# Task brief:
Please count the lines in the listing below that contain the string "Upgrade", and reply with that number alone.

# Data for this exercise:

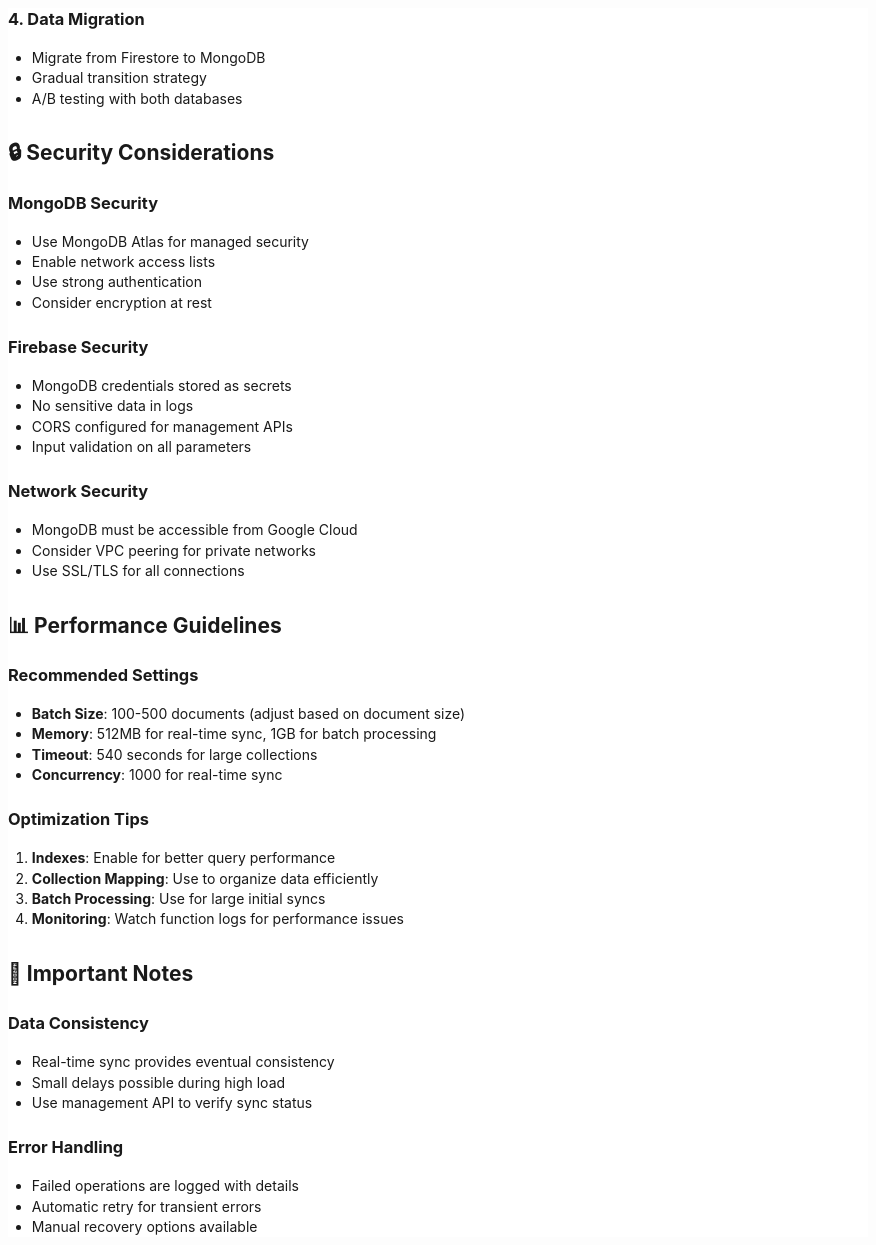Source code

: ### 4. Data Migration
- Migrate from Firestore to MongoDB
- Gradual transition strategy
- A/B testing with both databases

## 🔒 Security Considerations

### MongoDB Security
- Use MongoDB Atlas for managed security
- Enable network access lists
- Use strong authentication
- Consider encryption at rest

### Firebase Security
- MongoDB credentials stored as secrets
- No sensitive data in logs
- CORS configured for management APIs
- Input validation on all parameters

### Network Security
- MongoDB must be accessible from Google Cloud
- Consider VPC peering for private networks
- Use SSL/TLS for all connections

## 📊 Performance Guidelines

### Recommended Settings
- **Batch Size**: 100-500 documents (adjust based on document size)
- **Memory**: 512MB for real-time sync, 1GB for batch processing
- **Timeout**: 540 seconds for large collections
- **Concurrency**: 1000 for real-time sync

### Optimization Tips
1. **Indexes**: Enable for better query performance
2. **Collection Mapping**: Use to organize data efficiently
3. **Batch Processing**: Use for large initial syncs
4. **Monitoring**: Watch function logs for performance issues

## 🚨 Important Notes

### Data Consistency
- Real-time sync provides eventual consistency
- Small delays possible during high load
- Use management API to verify sync status

### Error Handling
- Failed operations are logged with details
- Automatic retry for transient errors
- Manual recovery options available

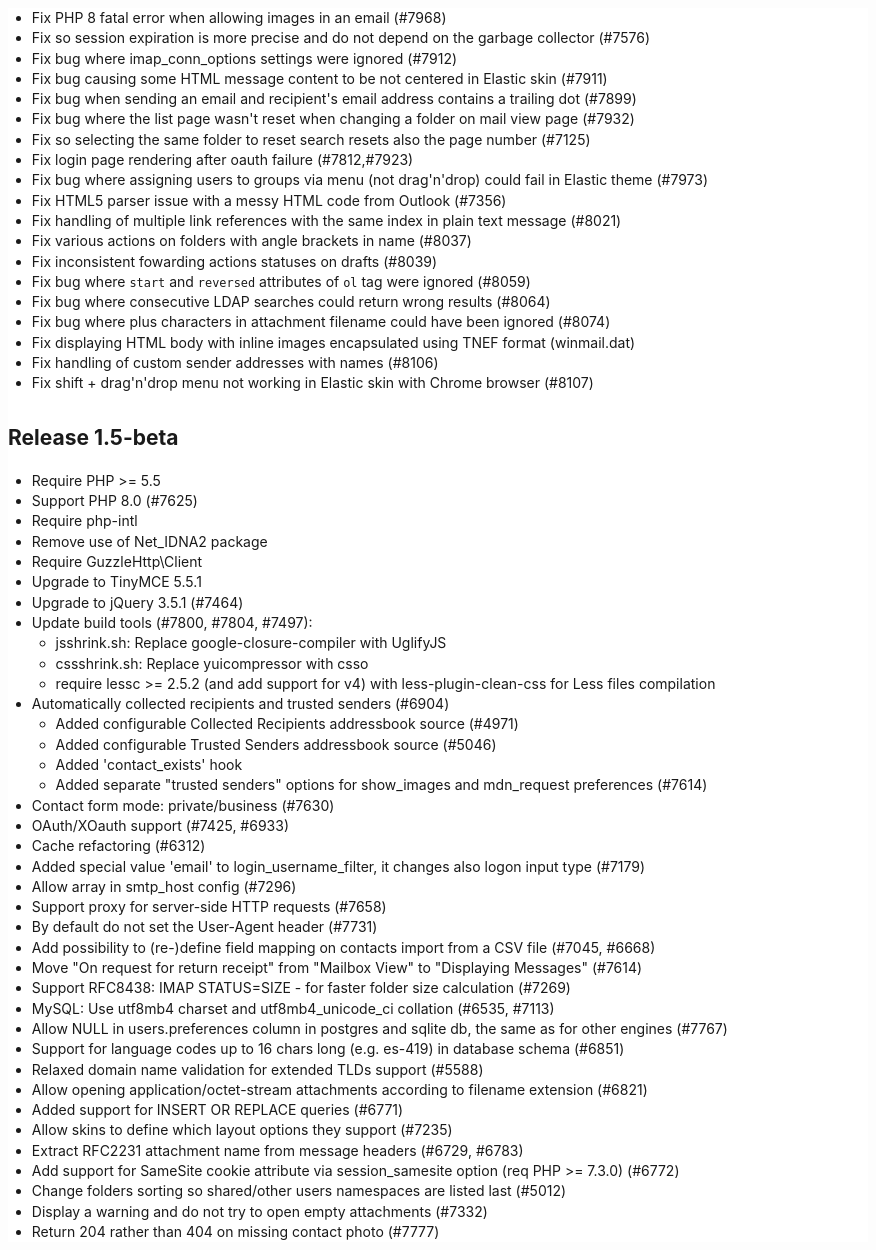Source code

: - Fix PHP 8 fatal error when allowing images in an email (#7968)
- Fix so session expiration is more precise and do not depend on the garbage collector (#7576)
- Fix bug where imap_conn_options settings were ignored (#7912)
- Fix bug causing some HTML message content to be not centered in Elastic skin (#7911)
- Fix bug when sending an email and recipient's email address contains a trailing dot (#7899)
- Fix bug where the list page wasn't reset when changing a folder on mail view page (#7932)
- Fix so selecting the same folder to reset search resets also the page number (#7125)
- Fix login page rendering after oauth failure (#7812,#7923)
- Fix bug where assigning users to groups via menu (not drag'n'drop) could fail in Elastic theme (#7973)
- Fix HTML5 parser issue with a messy HTML code from Outlook (#7356)
- Fix handling of multiple link references with the same index in plain text message (#8021)
- Fix various actions on folders with angle brackets in name (#8037)
- Fix inconsistent fowarding actions statuses on drafts (#8039)
- Fix bug where `start` and `reversed` attributes of `ol` tag were ignored (#8059)
- Fix bug where consecutive LDAP searches could return wrong results (#8064)
- Fix bug where plus characters in attachment filename could have been ignored (#8074)
- Fix displaying HTML body with inline images encapsulated using TNEF format (winmail.dat)
- Fix handling of custom sender addresses with names (#8106)
- Fix shift + drag'n'drop menu not working in Elastic skin with Chrome browser (#8107)

## Release 1.5-beta

- Require PHP >= 5.5
- Support PHP 8.0 (#7625)
- Require php-intl
- Remove use of Net_IDNA2 package
- Require GuzzleHttp\Client
- Upgrade to TinyMCE 5.5.1
- Upgrade to jQuery 3.5.1 (#7464)
- Update build tools (#7800, #7804, #7497):
    - jsshrink.sh: Replace google-closure-compiler with UglifyJS
    - cssshrink.sh: Replace yuicompressor with csso
    - require lessc >= 2.5.2 (and add support for v4) with less-plugin-clean-css for Less files compilation
- Automatically collected recipients and trusted senders (#6904)
    - Added configurable Collected Recipients addressbook source (#4971)
    - Added configurable Trusted Senders addressbook source (#5046)
    - Added 'contact_exists' hook
    - Added separate "trusted senders" options for show_images and mdn_request preferences (#7614)
- Contact form mode: private/business (#7630)
- OAuth/XOauth support (#7425, #6933)
- Cache refactoring (#6312)
- Added special value 'email' to login_username_filter, it changes also logon input type (#7179)
- Allow array in smtp_host config (#7296)
- Support proxy for server-side HTTP requests (#7658)
- By default do not set the User-Agent header (#7731)
- Add possibility to (re-)define field mapping on contacts import from a CSV file (#7045, #6668)
- Move "On request for return receipt" from "Mailbox View" to "Displaying Messages" (#7614)
- Support RFC8438: IMAP STATUS=SIZE - for faster folder size calculation (#7269)
- MySQL: Use utf8mb4 charset and utf8mb4_unicode_ci collation (#6535, #7113)
- Allow NULL in users.preferences column in postgres and sqlite db, the same as for other engines (#7767)
- Support for language codes up to 16 chars long (e.g. es-419) in database schema (#6851)
- Relaxed domain name validation for extended TLDs support (#5588)
- Allow opening application/octet-stream attachments according to filename extension (#6821)
- Added support for INSERT OR REPLACE queries (#6771)
- Allow skins to define which layout options they support (#7235)
- Extract RFC2231 attachment name from message headers (#6729, #6783)
- Add support for SameSite cookie attribute via session_samesite option (req PHP >= 7.3.0) (#6772)
- Change folders sorting so shared/other users namespaces are listed last (#5012)
- Display a warning and do not try to open empty attachments (#7332)
- Return 204 rather than 404 on missing contact photo (#7777)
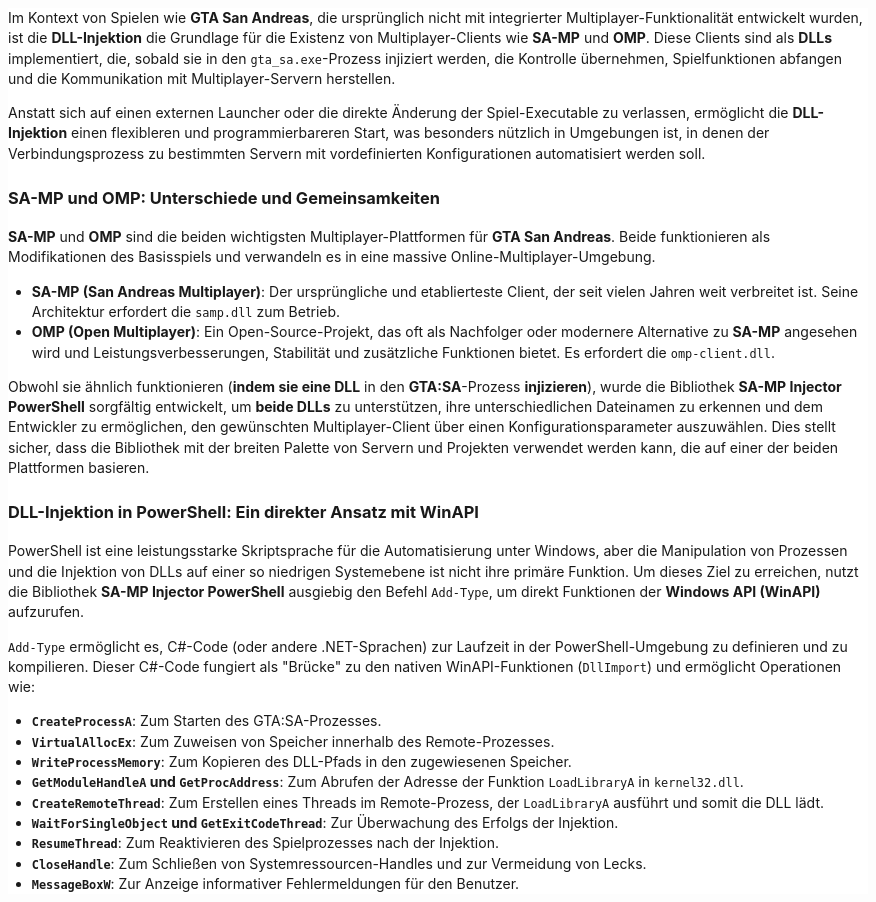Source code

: Im Kontext von Spielen wie **GTA San Andreas**, die ursprünglich nicht mit integrierter Multiplayer-Funktionalität entwickelt wurden, ist die **DLL-Injektion** die Grundlage für die Existenz von Multiplayer-Clients wie **SA-MP** und **OMP**. Diese Clients sind als **DLLs** implementiert, die, sobald sie in den `gta_sa.exe`-Prozess injiziert werden, die Kontrolle übernehmen, Spielfunktionen abfangen und die Kommunikation mit Multiplayer-Servern herstellen.

Anstatt sich auf einen externen Launcher oder die direkte Änderung der Spiel-Executable zu verlassen, ermöglicht die **DLL-Injektion** einen flexibleren und programmierbareren Start, was besonders nützlich in Umgebungen ist, in denen der Verbindungsprozess zu bestimmten Servern mit vordefinierten Konfigurationen automatisiert werden soll.

### SA-MP und OMP: Unterschiede und Gemeinsamkeiten

**SA-MP** und **OMP** sind die beiden wichtigsten Multiplayer-Plattformen für **GTA San Andreas**. Beide funktionieren als Modifikationen des Basisspiels und verwandeln es in eine massive Online-Multiplayer-Umgebung.

- **SA-MP (San Andreas Multiplayer)**: Der ursprüngliche und etablierteste Client, der seit vielen Jahren weit verbreitet ist. Seine Architektur erfordert die `samp.dll` zum Betrieb.
- **OMP (Open Multiplayer)**: Ein Open-Source-Projekt, das oft als Nachfolger oder modernere Alternative zu **SA-MP** angesehen wird und Leistungsverbesserungen, Stabilität und zusätzliche Funktionen bietet. Es erfordert die `omp-client.dll`.

Obwohl sie ähnlich funktionieren (**indem sie eine DLL** in den **GTA:SA**-Prozess **injizieren**), wurde die Bibliothek **SA-MP Injector PowerShell** sorgfältig entwickelt, um **beide DLLs** zu unterstützen, ihre unterschiedlichen Dateinamen zu erkennen und dem Entwickler zu ermöglichen, den gewünschten Multiplayer-Client über einen Konfigurationsparameter auszuwählen. Dies stellt sicher, dass die Bibliothek mit der breiten Palette von Servern und Projekten verwendet werden kann, die auf einer der beiden Plattformen basieren.

### DLL-Injektion in PowerShell: Ein direkter Ansatz mit WinAPI

PowerShell ist eine leistungsstarke Skriptsprache für die Automatisierung unter Windows, aber die Manipulation von Prozessen und die Injektion von DLLs auf einer so niedrigen Systemebene ist nicht ihre primäre Funktion. Um dieses Ziel zu erreichen, nutzt die Bibliothek **SA-MP Injector PowerShell** ausgiebig den Befehl `Add-Type`, um direkt Funktionen der **Windows API (WinAPI)** aufzurufen.

`Add-Type` ermöglicht es, C#-Code (oder andere .NET-Sprachen) zur Laufzeit in der PowerShell-Umgebung zu definieren und zu kompilieren. Dieser C#-Code fungiert als "Brücke" zu den nativen WinAPI-Funktionen (`DllImport`) und ermöglicht Operationen wie:

- **`CreateProcessA`**: Zum Starten des GTA:SA-Prozesses.
- **`VirtualAllocEx`**: Zum Zuweisen von Speicher innerhalb des Remote-Prozesses.
- **`WriteProcessMemory`**: Zum Kopieren des DLL-Pfads in den zugewiesenen Speicher.
- **`GetModuleHandleA` und `GetProcAddress`**: Zum Abrufen der Adresse der Funktion `LoadLibraryA` in `kernel32.dll`.
- **`CreateRemoteThread`**: Zum Erstellen eines Threads im Remote-Prozess, der `LoadLibraryA` ausführt und somit die DLL lädt.
- **`WaitForSingleObject` und `GetExitCodeThread`**: Zur Überwachung des Erfolgs der Injektion.
- **`ResumeThread`**: Zum Reaktivieren des Spielprozesses nach der Injektion.
- **`CloseHandle`**: Zum Schließen von Systemressourcen-Handles und zur Vermeidung von Lecks.
- **`MessageBoxW`**: Zur Anzeige informativer Fehlermeldungen für den Benutzer.
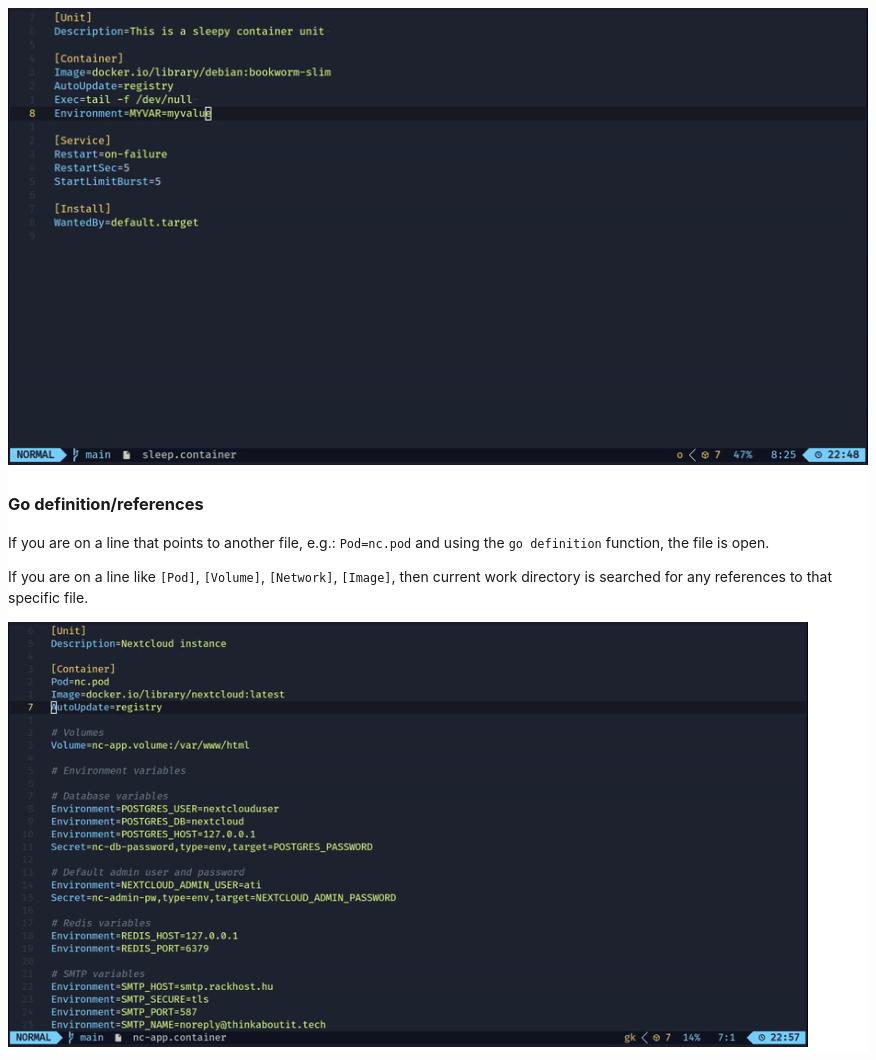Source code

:<img src="assets/din_comp_demo.gif" style="width: 100%;"/>

### Go definition/references

If you are on a line that points to another file, e.g.: `Pod=nc.pod` and using
the `go definition` function, the file is open.

If you are on a line like `[Pod]`, `[Volume]`, `[Network]`, `[Image]`, then
current work directory is searched for any references to that specific file.

<img src="assets/go_def_ref_demo.gif" style="width: 100%; max-width: 800px;"/>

# Response to this exercise:
2